Tribunais de Contas – Diálogos 4

– Voltando ao tema do devido processo legal, qual a natureza do processo de controle que ocorre nos Tribunais de Contas (TCs)?

– É comum tratarem o processo de controle externo como sendo de natureza administrativa. No entanto, ganha relevo a posição doutrinária que o percebe como um ramo próprio. Ayres Britto afirma que os processos de contas, instaurados pelos TCs, têm sua própria ontologia, em contraposição aos de natureza parlamentar, judicial ou administrativa. O STF, por sua parte, atribui a ele um colorido quase-jurisdicional, cujo andamento deve se valer, subsidiariamente, das regras gerais de processo administrativo e do CPC.

– E onde estão essas regras do processo de controle? Existe um código próprio?

– As regras constam das leis orgânicas e regimentos internos de cada TC, que disciplinam os tipos de processo, bem como a instrução, os prazos para defesa, os recursos e o papel do Min. Público de Contas (MPC). Não existe uma lei processual única, nacional, de controle. Ela seria muito bem-vinda e o Congresso deveria priorizar a apreciação de propostas que tratam da matéria.
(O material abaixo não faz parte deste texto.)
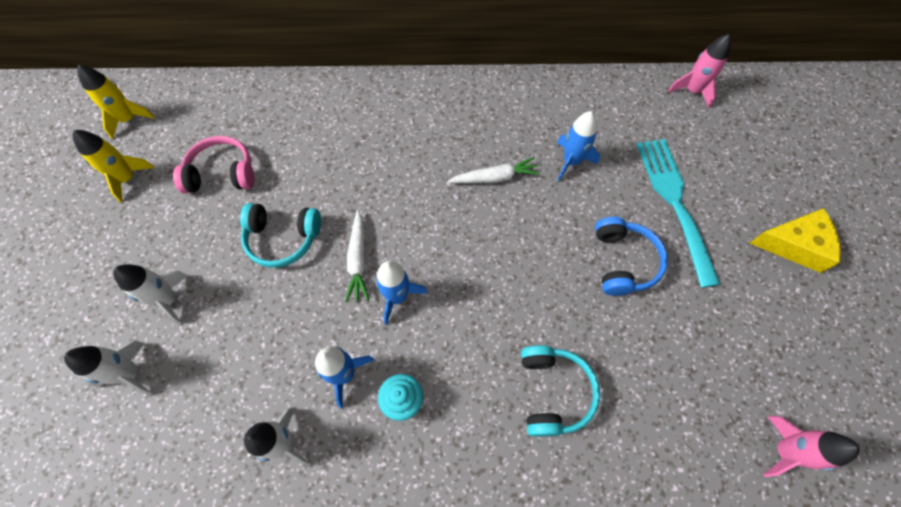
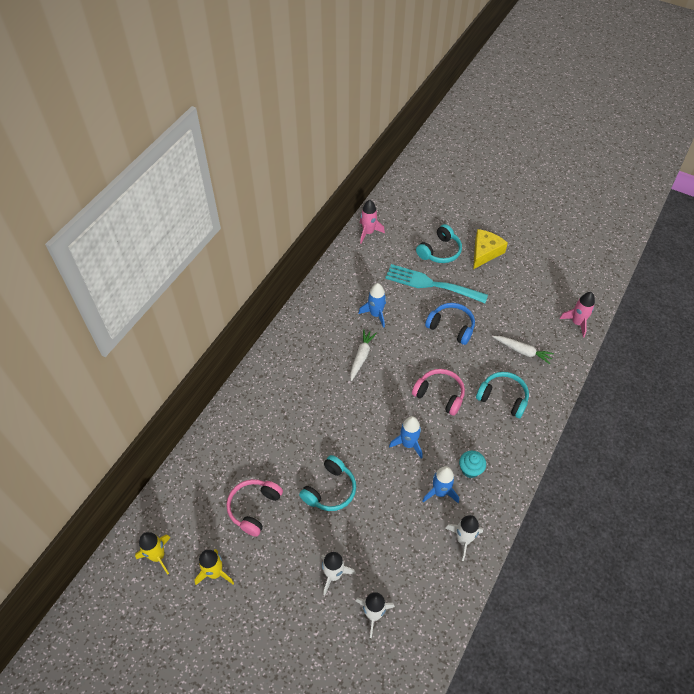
camera: 60 degrees left, 10 degrees down
white carrot [345,210,369,302] -> white carrot moved to [493,336,554,364]
none -> pink headphones [412,369,465,416]
none -> turquoise headphones [416,224,462,263]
– Os gestores se defendem dos fatos apontados nos relatórios da auditoria, sujeitando-se também à atuação processual do MPC. Por fim, quem os julga são os membros dos colegiados dos TCs. Não há um desequilíbrio de “armas” em relação à gestão? 

– Os TCs são de fato “sui generis”. É um Tribunal em que o fiscal, o parquet e o julgador, mesmo dotados de independência funcional, integram o mesmo ambiente institucional. Nesse cenário, o desafio do julgador é manter uma postura de equidistância entre os segmentos do controle e os gestores, para evitar os vieses cognitivos, que podem contaminar uma decisão (sugiro a leitura dos meus artigos da série “Julgar sem ruídos”). Para tanto, é fundamental uma motivação que valorize, com a mesma profundidade e respeito, os elementos trazidos pelos atores processuais envolvidos.
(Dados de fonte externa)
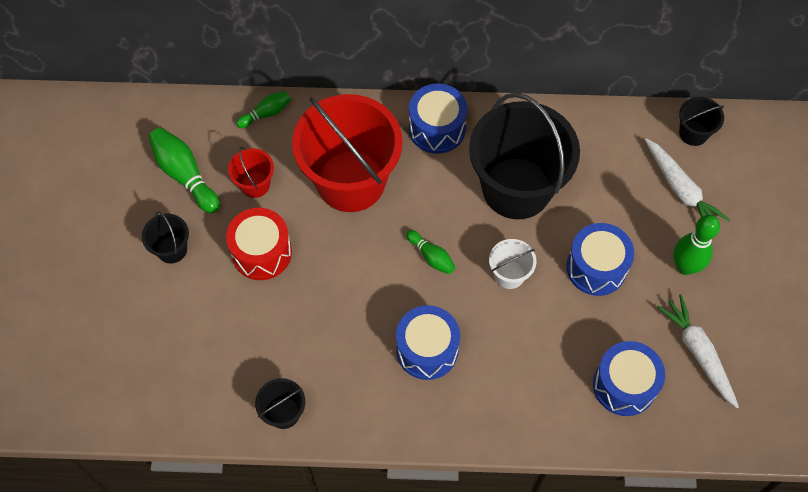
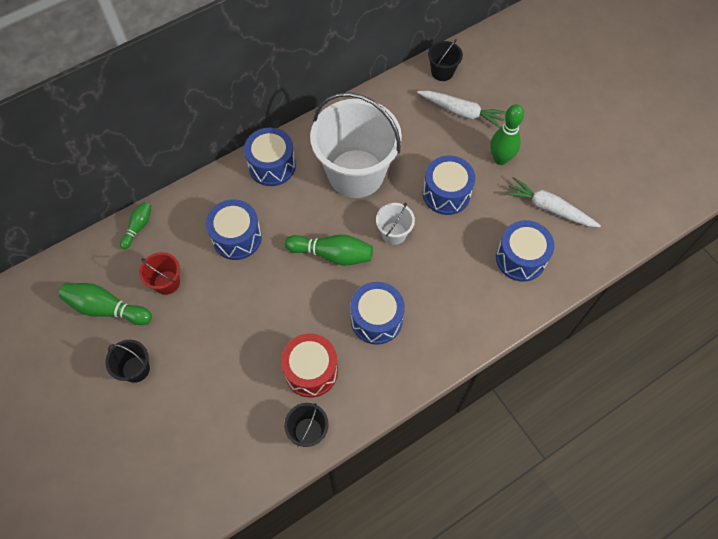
camera: 35 degrees left, 0 degrees up
red drum [226,208,292,280] -> red drum moved to [281,334,338,397]
red bucket [292,94,403,212] -> blue drum [206,199,262,260]
green bowling pin [406,230,455,274] -> green bowling pin [284,235,373,265], size x1.70
black bucket [469,93,580,219] -> white bucket [310,93,402,198]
– O julgamento final dos TCs pode divergir das conclusões dos relatórios de auditoria?

– O relatório de auditoria, documento essencial do processo, é elaborado ainda na fase de instrução, antes da apresentação da defesa pelos gestores, os quais, em tese, podem trazer provas capazes de afastar ou atenuar as alegadas irregularidades. É na fase do julgamento que são cotejados o relatório, a defesa e o parecer do MPC. Há também a hipótese de a instância julgadora legitimamente discordar do relatório ou do parecer. Algumas incompreensões sobre a atuação dos TCs decorrem do desconhecimento dessas questões processuais.

Valdecir Pascoal – Conselheiro do TCE-PE.